London Clown Festival brings three weeks of riotous physical comedy to venues across the capital ahead of the Edinburgh Fringe, and it kicked off with a lively two-hour cabaret featuring a number of notable acts playfully interacting with the audience in the upstairs studio space at Soho Theatre. The results were a bit uneven, as these kinds of programmes usually are, but the general atmosphere was hilarious, especially as the performers unapologetically went for it. And being press night, this included some pointed interactions with critics in attendance.

Obolensky
The energetic host for the evening is Michael (Obolensky), an Aussie drag king who proudly notes that his stand-up comes from 1989 and wears a tie emblazoned with the word "creep". He introduces the excellent four-piece live band for the show, then launches into a bit involving an HR complaint line, helping the audience sort out their workplace gripes through improvised song in various genres. It's very, very silly, and continues in between the acts throughout the night. The first performer is the band's trumpeter Sarah Woolfenden, who does amusingly absurd new age-style beat poetry to set the mood: "We know not what will happen".

Furiozo
Then it's the fabulous tough guy Furiozo (Sikora), who wordlessly mimes a riotous crime caper with the help of a few audience members.

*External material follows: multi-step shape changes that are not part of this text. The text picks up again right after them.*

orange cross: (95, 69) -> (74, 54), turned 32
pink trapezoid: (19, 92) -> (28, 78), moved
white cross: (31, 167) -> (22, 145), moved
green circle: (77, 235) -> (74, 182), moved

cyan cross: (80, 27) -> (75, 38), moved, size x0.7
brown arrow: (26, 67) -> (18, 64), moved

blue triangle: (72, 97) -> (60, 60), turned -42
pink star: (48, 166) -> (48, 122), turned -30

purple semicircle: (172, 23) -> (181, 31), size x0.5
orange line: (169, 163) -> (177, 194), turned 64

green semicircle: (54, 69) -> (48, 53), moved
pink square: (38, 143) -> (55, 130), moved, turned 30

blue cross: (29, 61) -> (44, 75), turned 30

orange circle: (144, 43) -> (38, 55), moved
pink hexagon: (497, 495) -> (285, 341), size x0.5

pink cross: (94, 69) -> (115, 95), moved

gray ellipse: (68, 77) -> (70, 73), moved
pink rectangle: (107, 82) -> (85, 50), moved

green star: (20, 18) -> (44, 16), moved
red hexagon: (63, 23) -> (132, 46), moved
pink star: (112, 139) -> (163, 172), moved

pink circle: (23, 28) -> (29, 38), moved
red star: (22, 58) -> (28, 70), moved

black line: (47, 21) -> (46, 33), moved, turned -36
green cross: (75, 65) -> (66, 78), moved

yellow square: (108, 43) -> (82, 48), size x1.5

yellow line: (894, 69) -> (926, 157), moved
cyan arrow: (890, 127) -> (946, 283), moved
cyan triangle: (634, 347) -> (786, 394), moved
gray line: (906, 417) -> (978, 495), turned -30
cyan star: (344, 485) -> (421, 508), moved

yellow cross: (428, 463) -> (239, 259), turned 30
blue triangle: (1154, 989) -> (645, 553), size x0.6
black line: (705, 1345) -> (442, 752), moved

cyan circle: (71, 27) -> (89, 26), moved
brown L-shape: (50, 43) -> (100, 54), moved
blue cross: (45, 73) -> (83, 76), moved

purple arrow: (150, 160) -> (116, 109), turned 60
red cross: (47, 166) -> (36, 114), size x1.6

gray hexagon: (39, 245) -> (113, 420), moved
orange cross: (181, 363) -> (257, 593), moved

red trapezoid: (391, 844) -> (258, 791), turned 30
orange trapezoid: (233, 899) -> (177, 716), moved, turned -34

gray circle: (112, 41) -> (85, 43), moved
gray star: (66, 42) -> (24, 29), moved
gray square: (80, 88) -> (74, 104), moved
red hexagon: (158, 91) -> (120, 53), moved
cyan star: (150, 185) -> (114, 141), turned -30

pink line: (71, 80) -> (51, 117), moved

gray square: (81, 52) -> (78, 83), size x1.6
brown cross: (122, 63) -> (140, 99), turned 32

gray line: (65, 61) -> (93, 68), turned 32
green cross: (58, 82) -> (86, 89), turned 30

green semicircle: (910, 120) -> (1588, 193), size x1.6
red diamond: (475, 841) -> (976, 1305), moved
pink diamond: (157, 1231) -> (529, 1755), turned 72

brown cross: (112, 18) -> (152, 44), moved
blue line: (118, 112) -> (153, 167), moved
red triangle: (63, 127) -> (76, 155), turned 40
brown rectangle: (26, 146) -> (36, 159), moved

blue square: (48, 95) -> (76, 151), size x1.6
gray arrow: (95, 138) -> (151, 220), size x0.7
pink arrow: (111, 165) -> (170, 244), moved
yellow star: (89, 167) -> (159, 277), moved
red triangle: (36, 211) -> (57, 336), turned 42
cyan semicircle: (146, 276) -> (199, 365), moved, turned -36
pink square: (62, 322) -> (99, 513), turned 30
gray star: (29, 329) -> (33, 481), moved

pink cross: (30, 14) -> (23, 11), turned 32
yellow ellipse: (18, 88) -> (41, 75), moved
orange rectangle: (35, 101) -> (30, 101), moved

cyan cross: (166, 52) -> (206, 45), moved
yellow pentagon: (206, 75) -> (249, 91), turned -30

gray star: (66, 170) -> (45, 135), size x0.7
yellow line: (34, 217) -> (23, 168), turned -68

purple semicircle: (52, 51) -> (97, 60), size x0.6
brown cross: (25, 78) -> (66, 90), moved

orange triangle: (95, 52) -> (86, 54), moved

This includes a robbery, elaborate chase and jailhouse escape, all of which play out in very funny ways thanks to Furiozo's warm-hearted undercurrents. (Furiozo performed a variation of this routine in January at Stamptown.) He's followed by another of my favourites of the night, Madame Señorita (Valluerca), who strides out with diva-like confidence and Celine Dione-style delusion to sing a sultry song in Spanish that's punctuated by conversations with audience members she thinks she recognises. The deadpan delivery, visual sight gags and soapy side stories she creates are hilarious.

Woolfenden, Suki Tawdry, Frost
The next two acts are downright surreal, more slapstick performance art than comedy. Suki Tawdry (Trotter Landry) shyly takes the spotlight and enters into all-out war with the microphone stand while the band fills in the gaps. Then she struggles with a stack of papers before mumbling a poem and fleeing the stage. Neil Frost bounds out to perform a Shakespeare tribute, battling a wig and cape that simply won't stay on as he prances and poses around the stage to the music, pausing to shout "Shakespeare!" and taking audience requests, with similarly messy results.

Madame Señorita, Thompson
And finally there's the hugely talented Frankie Thompson, who performs a fiendishly witty CCTV camera romance to Every Breath You Take, then launches into an uncanny verbatim performance to spoken word recordings of people saying "horrible things". This includes recounting a meeting with Margaret Thatcher, baking the perfect scone and more vile Thatcher musings. Strikingly physical and unnervingly in synch, she ends the show on a very strong note indeed.